As to defendants' argument that testimony of subsequent treatment of Lot M11 after plaintiff's accident should not have been entered into evidence, the courts have recognized exceptions where the evidence is offered to show control, impeachment or feasibility of precautionary measures (see Shvets v. Landau, 121 Misc2d 34 [Kings County Sup. Ct. 1983]). Here, the evidence regarding the Town's salting and sanding of the lot was not offered to demonstrate the existence of a defective condition, as it was to impeach Mr. Tricarico's testimony that he saw asphalt on the surface of M11 lot on March 9, 2005, obviating the need to treat the lot. Yet, after admitting that there was no precipitation on that day or the following day, March 10, 2005, he salted and sanded the very lot where he claimed to have seen asphalt.
The defendant Town's reliance on and arguments regarding its Town Law requiring prior written notice of a defective condition of its highway and/or streets is also unavailing. There are two exceptions to the statutory rule requiring prior written notice of a sidewalk defect, namely, where the municipality created the defect or hazard through an affirmative action of negligence and where a special use confers a special benefit upon the municipality (see Lopez v. G J Rudolph Inc., 20 AD3d 511 [ 2d Dept 2005]). The jury's verdict that the Town affirmatively created and/or exacerbated the icy condition by its actions, so as to preclude it from relying on prior written notice law, was not against the weight of the evidence and accordingly, will not be set aside as matter of law (see NY CPLR § 4404(a); Desposito v. City of New York, 55 AD3d 659 [2nd Dept 2008]).
Finally, since the weather on the morning of plaintiff's accident had been clear, no further precipitation could have caused the icy condition. It would not, under such circumstances, be unreasonable for the jury to infer that the ice on which plaintiff slipped was the result of the Town's March 8, 2005 salt and sand operations and that, had the Town performed its duties with due care, the ice condition would not have been present (see Figueroa v. Lazarus Burman Associates, 269 AD2d 215 [1st Dept 2000]).

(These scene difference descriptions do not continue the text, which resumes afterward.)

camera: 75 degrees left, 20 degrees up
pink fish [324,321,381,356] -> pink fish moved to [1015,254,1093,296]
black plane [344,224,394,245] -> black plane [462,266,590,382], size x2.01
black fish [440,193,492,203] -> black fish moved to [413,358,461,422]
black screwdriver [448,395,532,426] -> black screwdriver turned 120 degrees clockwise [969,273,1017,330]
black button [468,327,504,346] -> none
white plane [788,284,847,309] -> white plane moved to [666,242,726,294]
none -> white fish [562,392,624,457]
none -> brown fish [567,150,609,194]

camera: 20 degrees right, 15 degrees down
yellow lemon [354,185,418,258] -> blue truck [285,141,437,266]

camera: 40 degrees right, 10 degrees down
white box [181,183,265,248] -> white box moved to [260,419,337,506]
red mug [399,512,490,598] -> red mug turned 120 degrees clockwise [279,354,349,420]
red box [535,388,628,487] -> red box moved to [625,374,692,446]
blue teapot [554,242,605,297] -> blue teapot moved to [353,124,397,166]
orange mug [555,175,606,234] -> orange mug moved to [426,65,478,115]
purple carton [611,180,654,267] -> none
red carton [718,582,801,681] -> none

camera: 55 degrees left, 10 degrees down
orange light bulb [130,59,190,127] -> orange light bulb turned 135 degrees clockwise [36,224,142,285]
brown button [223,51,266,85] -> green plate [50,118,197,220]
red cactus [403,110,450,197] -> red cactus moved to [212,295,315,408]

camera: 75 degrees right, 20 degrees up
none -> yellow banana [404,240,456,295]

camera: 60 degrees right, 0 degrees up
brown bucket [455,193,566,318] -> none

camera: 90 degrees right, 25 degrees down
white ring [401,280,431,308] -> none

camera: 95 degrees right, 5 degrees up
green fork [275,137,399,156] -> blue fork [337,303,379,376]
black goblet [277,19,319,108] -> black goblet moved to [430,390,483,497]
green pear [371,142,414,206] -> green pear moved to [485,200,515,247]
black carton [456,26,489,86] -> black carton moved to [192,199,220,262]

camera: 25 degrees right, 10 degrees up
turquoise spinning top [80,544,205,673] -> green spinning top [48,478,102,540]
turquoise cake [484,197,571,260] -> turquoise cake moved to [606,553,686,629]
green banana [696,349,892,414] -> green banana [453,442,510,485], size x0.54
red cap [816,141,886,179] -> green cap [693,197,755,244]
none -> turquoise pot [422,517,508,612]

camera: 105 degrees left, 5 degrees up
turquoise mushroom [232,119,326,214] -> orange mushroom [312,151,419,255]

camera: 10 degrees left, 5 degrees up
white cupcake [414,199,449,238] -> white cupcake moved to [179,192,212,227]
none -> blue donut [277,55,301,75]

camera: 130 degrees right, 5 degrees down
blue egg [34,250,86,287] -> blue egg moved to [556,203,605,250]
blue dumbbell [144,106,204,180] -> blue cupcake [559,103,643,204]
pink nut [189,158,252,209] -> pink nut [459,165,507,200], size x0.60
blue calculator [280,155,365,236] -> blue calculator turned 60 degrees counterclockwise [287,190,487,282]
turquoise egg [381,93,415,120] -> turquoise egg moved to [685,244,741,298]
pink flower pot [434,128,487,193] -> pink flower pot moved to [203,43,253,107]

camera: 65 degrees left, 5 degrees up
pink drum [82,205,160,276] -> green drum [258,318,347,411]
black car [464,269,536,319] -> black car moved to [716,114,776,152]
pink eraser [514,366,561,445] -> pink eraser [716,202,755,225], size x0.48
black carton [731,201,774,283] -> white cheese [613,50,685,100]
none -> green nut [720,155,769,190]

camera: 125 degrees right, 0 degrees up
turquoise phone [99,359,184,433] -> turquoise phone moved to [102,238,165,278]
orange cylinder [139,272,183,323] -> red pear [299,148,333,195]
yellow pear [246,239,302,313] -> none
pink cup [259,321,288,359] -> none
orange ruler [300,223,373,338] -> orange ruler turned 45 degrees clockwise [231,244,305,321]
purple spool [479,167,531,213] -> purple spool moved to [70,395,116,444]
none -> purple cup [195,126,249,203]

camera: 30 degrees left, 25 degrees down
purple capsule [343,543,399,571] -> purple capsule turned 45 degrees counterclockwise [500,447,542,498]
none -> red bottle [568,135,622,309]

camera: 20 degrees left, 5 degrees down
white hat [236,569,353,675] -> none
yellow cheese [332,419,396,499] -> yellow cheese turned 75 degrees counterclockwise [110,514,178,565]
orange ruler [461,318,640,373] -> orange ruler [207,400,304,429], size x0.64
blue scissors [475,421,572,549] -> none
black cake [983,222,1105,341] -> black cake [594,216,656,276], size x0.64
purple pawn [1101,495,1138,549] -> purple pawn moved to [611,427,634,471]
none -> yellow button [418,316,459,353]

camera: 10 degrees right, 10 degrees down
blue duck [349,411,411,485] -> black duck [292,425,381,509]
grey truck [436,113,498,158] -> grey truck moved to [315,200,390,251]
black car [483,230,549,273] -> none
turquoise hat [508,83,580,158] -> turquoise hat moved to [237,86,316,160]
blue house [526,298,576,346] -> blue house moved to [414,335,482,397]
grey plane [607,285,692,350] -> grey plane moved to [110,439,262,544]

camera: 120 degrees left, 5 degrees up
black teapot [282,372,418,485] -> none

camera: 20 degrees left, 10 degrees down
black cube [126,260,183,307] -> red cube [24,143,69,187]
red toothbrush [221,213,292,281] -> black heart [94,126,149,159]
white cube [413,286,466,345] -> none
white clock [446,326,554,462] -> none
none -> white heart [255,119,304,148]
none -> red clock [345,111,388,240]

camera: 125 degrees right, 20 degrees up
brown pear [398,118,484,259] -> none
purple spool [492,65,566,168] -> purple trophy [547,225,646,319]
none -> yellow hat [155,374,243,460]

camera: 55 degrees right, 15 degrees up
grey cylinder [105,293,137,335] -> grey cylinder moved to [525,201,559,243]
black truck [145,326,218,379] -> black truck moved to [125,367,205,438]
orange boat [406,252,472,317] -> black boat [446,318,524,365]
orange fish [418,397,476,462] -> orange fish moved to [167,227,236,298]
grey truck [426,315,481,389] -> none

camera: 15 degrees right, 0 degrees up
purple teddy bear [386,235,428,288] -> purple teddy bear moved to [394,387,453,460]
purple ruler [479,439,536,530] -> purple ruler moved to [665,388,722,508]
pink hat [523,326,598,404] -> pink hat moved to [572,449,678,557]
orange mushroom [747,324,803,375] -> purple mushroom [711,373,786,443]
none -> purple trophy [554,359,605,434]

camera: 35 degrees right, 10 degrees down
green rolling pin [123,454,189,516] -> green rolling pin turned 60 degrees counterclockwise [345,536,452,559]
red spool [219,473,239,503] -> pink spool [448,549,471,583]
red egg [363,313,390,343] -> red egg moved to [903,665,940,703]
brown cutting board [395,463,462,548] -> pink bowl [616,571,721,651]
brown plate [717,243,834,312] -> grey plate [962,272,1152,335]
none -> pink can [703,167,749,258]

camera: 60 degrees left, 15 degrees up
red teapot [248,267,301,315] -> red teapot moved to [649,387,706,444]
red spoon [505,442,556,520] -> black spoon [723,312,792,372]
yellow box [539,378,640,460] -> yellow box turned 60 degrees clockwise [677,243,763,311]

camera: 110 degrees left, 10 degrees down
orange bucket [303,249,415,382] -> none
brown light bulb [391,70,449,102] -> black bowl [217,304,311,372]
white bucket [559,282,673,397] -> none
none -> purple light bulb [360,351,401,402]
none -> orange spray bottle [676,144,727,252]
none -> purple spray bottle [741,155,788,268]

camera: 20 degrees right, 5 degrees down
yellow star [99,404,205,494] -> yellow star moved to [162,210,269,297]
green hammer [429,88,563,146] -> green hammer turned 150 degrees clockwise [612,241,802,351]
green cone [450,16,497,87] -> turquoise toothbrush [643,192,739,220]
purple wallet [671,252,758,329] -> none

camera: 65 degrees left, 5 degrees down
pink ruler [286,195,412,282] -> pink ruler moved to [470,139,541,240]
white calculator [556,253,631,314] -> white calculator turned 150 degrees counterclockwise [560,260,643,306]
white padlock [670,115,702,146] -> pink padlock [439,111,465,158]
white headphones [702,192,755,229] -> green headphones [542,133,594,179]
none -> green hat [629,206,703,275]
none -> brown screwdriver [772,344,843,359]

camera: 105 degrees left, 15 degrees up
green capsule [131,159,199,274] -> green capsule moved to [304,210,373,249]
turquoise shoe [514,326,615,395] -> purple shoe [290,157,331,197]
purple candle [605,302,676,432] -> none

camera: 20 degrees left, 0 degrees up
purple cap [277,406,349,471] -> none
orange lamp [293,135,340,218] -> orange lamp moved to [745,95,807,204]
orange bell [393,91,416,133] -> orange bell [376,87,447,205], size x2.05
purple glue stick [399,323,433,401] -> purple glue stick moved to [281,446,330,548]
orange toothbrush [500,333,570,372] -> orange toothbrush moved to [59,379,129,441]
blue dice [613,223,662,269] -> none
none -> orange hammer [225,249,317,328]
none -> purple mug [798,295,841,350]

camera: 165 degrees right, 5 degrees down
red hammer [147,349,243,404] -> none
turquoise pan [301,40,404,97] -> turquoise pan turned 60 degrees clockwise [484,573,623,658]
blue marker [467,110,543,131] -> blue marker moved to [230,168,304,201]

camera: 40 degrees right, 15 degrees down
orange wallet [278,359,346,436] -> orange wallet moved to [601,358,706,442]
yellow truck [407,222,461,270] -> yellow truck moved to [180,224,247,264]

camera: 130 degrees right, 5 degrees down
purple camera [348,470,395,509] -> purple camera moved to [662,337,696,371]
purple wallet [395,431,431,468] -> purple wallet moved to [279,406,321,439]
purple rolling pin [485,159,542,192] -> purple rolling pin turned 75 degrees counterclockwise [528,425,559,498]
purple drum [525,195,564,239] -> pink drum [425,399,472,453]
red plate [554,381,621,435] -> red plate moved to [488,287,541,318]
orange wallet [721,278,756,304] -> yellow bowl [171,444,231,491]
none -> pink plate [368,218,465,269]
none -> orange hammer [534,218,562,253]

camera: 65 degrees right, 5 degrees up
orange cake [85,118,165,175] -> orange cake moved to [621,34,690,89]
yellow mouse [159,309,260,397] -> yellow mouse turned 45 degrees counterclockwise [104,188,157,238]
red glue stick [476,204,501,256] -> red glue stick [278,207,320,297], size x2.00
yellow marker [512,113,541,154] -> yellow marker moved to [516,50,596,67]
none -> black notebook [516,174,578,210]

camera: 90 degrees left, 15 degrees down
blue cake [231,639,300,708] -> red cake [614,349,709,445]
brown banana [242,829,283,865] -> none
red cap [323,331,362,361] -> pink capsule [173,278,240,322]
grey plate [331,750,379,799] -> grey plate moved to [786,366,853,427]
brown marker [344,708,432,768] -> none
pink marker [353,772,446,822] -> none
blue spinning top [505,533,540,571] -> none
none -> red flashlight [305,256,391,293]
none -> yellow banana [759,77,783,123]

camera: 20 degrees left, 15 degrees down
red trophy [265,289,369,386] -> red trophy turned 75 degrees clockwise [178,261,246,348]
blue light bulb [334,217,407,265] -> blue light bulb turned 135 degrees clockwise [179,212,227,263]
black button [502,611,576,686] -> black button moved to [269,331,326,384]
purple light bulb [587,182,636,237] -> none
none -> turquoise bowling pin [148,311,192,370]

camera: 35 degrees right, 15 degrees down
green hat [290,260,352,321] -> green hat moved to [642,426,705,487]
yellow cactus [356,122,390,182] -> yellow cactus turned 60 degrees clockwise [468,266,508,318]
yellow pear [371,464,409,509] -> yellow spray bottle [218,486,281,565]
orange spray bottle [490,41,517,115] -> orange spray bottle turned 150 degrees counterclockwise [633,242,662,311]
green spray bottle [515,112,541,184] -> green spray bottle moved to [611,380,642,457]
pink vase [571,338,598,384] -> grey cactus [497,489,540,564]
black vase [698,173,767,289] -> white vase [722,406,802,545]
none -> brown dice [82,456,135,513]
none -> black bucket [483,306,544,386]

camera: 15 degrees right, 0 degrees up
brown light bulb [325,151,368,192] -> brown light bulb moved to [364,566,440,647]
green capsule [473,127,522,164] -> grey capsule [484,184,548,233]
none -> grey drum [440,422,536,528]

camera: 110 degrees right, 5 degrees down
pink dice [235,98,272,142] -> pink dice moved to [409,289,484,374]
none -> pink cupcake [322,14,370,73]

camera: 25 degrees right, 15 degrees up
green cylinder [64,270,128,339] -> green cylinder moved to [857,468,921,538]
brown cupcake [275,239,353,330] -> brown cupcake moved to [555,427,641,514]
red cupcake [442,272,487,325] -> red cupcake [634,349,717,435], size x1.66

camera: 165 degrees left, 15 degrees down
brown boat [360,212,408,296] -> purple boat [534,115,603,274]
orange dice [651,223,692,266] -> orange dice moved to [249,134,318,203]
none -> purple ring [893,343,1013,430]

CHARGE TO JURY INADEQUATE.
The relevant section of CPLR § 4110-b provides in part;
. . . [a]t the close of the evidence or at such earlier time during the trial as the court reasonably directs, any party may file written requests that the court instruct the jury on the law as set forth in the requests. The court, out of the hearing of the jury, shall inform counsel of its proposed action upon the requests prior to their arguments to the jury, but the court shall instruct the jury after the arguments are completed. No party may assign as error the giving or the failure to give an instruction unless he objects thereto before the jury retires to consider its verdict stating the matter to which he objects and the grounds of his objection. Opportunity shall be given to make the objection out of the hearing of the jury. When no timely and specific objection is taken to a jury instruction, the law as stated in instruction becomes the law applicable to the determination of the rights of the parties in the litigation, and thus establishes the legal standard by which the sufficiency of the evidence to support the verdict must be judged . . .
As to defendants' argument that the charge to the jury, as issued by the Court, is inadequate, the record indicates that the parties participated in a charge conference where the defendant had input and even made modifications to the proposed jury instructions. Moreover, the Court gave the charge to the jury and then inquired of the parties as to whether there was any objection to such charge. The defendant's counsel responded in the negative.
Defendant did not, in any way, demonstrate his discontent with the charge before the jury retired, although the opportunity to do so was presented. This inaction and abject failure to object, constituted a waiver of defendants right to raise the issue (see Emmons v. County Lincoln Mercury Sales, 111 AD2d 213 [2d Dept 1985], Gerdyil v. Rizzo, 67 AD3d 637 [2d Dept 2001]).
CONCLUSION
The Court has reviewed the Town's remaining contentions and have found them to be without merit. Accordingly, its motion is denied in its entirety.
This constitutes the Decision and Order of the Court.